Saved entries
++++++++++
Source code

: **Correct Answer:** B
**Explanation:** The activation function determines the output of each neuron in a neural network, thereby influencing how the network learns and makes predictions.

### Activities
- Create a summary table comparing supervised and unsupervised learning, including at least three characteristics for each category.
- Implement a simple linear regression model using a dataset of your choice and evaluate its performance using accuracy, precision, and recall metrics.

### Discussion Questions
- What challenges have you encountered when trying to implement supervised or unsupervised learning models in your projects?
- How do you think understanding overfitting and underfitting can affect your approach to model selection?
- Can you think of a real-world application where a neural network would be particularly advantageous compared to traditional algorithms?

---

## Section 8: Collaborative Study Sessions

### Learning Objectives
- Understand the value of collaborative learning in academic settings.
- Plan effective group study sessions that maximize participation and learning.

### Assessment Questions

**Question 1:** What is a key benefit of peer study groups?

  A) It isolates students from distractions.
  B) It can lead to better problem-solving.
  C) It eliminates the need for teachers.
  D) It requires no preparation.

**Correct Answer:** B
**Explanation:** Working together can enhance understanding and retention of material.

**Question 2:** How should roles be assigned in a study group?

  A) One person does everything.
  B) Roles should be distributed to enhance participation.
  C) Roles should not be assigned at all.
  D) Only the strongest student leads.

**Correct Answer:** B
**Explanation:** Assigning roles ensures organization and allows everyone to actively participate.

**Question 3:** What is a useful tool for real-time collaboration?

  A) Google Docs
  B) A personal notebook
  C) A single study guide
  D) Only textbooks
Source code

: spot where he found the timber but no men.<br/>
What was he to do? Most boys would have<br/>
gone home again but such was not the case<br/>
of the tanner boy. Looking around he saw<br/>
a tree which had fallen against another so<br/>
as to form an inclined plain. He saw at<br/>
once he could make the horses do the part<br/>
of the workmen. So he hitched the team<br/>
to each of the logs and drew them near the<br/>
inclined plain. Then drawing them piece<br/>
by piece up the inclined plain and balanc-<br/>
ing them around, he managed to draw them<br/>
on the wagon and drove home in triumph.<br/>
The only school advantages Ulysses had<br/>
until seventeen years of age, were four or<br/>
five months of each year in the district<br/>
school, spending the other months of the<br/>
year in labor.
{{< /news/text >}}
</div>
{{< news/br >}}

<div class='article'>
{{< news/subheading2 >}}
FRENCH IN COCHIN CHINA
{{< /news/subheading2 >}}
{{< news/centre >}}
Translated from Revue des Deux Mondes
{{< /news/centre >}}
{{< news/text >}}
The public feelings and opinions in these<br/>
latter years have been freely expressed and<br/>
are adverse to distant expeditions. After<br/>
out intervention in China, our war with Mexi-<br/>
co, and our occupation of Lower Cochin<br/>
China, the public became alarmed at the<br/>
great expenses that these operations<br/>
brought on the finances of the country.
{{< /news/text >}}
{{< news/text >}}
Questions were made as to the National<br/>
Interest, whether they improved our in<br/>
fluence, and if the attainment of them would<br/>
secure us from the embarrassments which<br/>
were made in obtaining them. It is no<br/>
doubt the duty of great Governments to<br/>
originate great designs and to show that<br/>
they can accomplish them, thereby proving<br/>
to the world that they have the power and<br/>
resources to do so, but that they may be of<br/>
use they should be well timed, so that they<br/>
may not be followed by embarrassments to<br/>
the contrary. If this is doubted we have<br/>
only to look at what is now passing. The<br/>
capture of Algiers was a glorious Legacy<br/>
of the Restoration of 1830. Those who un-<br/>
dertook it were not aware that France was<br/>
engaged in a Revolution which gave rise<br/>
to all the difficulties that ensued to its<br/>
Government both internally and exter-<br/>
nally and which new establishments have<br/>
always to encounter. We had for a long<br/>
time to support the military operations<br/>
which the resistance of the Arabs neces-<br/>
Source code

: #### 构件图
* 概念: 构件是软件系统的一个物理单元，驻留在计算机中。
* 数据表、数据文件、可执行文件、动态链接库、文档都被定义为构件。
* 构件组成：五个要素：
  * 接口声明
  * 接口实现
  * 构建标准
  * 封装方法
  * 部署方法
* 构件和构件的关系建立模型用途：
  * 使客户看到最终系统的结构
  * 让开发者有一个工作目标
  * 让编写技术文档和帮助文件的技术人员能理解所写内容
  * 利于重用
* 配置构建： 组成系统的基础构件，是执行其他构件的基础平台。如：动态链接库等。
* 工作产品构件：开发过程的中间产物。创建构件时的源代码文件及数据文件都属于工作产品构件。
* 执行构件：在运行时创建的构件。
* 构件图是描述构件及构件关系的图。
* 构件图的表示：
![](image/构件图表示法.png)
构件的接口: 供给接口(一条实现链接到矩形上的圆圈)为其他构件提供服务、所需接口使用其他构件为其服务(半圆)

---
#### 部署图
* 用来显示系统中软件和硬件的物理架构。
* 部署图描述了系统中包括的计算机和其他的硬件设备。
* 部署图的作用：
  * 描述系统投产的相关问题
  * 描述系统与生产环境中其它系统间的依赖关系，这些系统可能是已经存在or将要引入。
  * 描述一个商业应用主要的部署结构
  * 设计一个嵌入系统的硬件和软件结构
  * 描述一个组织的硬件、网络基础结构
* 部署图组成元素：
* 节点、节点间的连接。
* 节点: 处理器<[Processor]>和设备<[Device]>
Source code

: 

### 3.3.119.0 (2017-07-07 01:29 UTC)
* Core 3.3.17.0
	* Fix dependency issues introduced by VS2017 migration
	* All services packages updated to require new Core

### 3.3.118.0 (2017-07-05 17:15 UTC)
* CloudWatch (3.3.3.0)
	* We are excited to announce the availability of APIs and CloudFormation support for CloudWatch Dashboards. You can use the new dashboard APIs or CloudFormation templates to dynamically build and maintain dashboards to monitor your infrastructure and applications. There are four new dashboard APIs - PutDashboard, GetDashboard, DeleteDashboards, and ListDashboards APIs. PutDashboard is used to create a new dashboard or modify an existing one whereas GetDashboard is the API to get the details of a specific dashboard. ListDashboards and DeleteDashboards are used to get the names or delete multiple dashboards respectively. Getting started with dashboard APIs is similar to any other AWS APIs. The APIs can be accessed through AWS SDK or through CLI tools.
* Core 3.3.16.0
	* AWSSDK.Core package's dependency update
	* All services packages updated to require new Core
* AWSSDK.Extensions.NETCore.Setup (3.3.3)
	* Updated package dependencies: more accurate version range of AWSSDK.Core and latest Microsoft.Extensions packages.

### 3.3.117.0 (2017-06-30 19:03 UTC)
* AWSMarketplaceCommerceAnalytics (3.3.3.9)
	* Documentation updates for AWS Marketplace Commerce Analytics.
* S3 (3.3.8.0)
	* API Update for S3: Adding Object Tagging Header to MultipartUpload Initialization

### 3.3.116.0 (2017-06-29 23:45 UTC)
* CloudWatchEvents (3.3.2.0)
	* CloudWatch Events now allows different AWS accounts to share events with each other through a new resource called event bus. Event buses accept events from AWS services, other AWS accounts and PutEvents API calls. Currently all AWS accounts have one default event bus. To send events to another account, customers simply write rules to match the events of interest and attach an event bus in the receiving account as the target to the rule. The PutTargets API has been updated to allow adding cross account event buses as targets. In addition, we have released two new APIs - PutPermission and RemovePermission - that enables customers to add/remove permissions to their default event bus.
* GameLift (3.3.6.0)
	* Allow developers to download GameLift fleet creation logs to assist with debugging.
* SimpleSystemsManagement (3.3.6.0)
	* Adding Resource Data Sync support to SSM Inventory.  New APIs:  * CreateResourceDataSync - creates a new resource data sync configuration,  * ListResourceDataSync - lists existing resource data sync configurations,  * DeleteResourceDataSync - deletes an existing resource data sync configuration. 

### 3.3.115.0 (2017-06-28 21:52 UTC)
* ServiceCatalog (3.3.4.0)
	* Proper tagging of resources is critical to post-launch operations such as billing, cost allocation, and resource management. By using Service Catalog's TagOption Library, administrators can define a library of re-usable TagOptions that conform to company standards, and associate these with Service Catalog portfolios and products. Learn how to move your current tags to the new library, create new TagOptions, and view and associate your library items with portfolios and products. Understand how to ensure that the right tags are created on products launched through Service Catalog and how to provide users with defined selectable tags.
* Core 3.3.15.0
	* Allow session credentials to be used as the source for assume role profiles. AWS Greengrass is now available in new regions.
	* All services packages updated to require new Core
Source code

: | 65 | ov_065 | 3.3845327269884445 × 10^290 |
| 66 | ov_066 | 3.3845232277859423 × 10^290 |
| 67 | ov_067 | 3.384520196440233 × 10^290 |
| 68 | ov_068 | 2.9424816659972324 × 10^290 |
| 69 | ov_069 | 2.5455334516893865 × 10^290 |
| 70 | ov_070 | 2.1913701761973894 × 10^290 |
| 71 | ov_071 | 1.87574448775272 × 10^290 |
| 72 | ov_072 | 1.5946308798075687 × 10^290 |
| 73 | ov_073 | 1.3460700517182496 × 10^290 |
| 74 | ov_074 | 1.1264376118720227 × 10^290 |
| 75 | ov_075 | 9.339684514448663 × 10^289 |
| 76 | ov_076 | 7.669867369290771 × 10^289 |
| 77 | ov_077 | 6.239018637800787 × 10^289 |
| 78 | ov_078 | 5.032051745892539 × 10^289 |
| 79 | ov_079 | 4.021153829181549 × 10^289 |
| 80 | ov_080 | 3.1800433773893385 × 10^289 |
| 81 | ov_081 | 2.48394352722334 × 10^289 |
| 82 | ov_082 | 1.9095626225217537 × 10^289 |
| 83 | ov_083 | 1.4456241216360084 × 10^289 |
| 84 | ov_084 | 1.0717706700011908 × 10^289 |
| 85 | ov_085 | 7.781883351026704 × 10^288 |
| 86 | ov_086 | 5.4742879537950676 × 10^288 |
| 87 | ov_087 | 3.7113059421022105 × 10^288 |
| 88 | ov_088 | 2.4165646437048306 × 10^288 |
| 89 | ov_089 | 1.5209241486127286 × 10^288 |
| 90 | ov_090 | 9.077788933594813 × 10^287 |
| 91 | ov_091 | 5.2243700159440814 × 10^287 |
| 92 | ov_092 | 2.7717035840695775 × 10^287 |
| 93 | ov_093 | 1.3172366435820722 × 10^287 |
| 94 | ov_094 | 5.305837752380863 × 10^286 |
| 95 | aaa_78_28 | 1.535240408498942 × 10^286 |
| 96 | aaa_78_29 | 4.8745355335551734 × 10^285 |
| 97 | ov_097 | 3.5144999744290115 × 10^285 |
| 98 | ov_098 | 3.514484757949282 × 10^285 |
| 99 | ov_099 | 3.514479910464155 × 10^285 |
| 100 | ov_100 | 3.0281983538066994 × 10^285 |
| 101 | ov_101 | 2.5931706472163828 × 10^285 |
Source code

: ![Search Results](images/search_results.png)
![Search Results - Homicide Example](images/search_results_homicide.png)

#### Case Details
++++++++++
→ Task objective:
Convert the text from the line containing "A) It isolates students from distractions." through the line containing "retention of material." into a Markdown table with columns named Row and Line, leaving out any blank lines. Put a row number in Row and the text of each line in Line.

→ Answer for the task:
| Row | Line |
|---|---|
| 1 |   A) It isolates students from distractions. |
| 2 |   B) It can lead to better problem-solving. |
| 3 |   C) It eliminates the need for teachers. |
| 4 |   D) It requires no preparation. |
| 5 | **Correct Answer:** B |
| 6 | **Explanation:** Working together can enhance understanding and retention of material. |